The conversion of cells from a normal to cancerous state involves the alteration of several biochemical functions. This progressive change, correlated with malignancy, includes metabolic pathways, but also the instauration of a hostile environment into the cells. Both aggressive and non-aggressive cancer cells necessitate of a lipolytic activity, due to MAGL (Monoacylglycerol lipase), the enzyme which catalyses the hydrolysis of monoglycerols, to liberate glycerol and stored fatty acids. These molecules are precursors of pro-tumorigenic lipid signalling molecules, indispensable to promote migration, survival and tumour growth.

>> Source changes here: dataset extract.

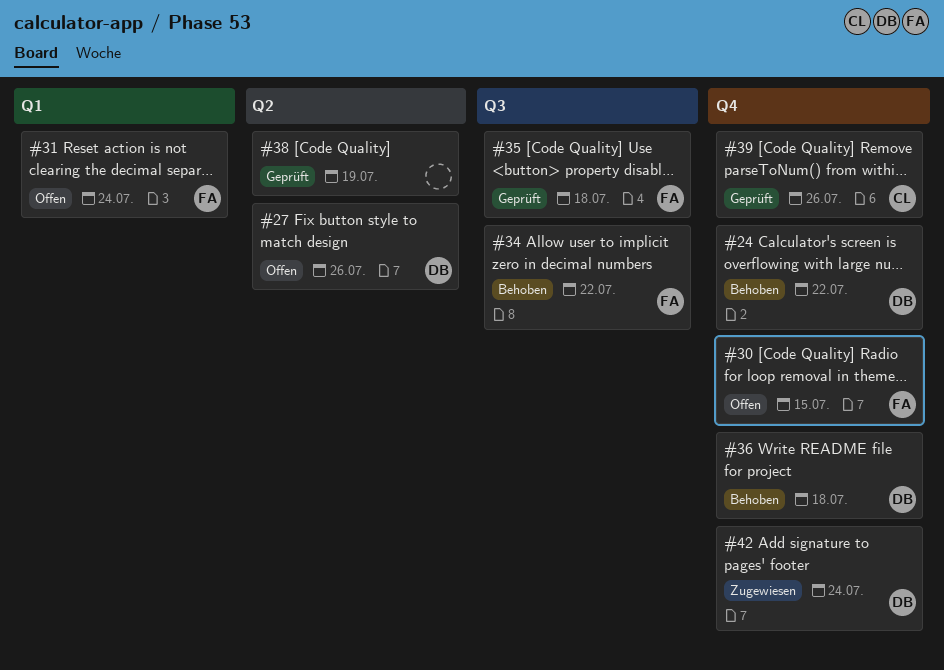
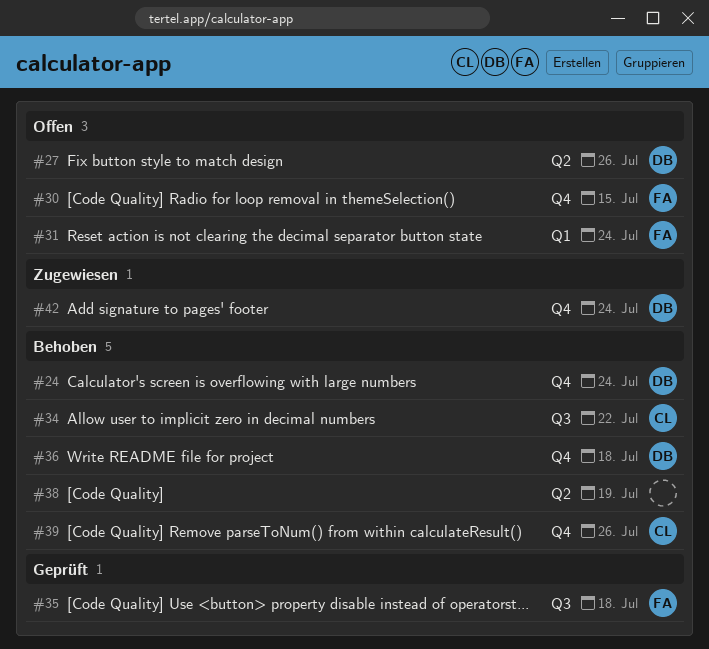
#24, due: Jul 22 -> Jul 24
#34, owner: FA -> CL
#38, status: Geprüft -> Behoben
#39, status: Geprüft -> Behoben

In addition, MAGL is involved in the inactivation of 2-arachydonoylglycerol (2-AG), one of the most important endocannabinoids, which seems to have a role as anticancer compounds. For this reason the metabolism of 2-AG, due to MAGL, can promote cancer pathogenesis. Also an unfavourable environment into the cells leads to malignant transformation of tissues. Hypoxia is an oxygen-lacking condition, typical of many cancer diseases, due to the rapid cell growth and the resulting reduced blood flow, in the surrounding tissues. Hypoxia is characterized by an overexpression of LOX (Lysyl Oxidase), an amine oxidase, which provokes the destruction of cell-cell adhesions and the alteration of the extracellular matrix (ECM), to facilitate the tumour invasion and the metastasis. Therefore, LOX and MAGL are important pharmaceutical targets, and the development of their inhibitor may lead to possible anticancer therapies. The aim of this thesis work was the synthesis of prospective inhibitor molecules.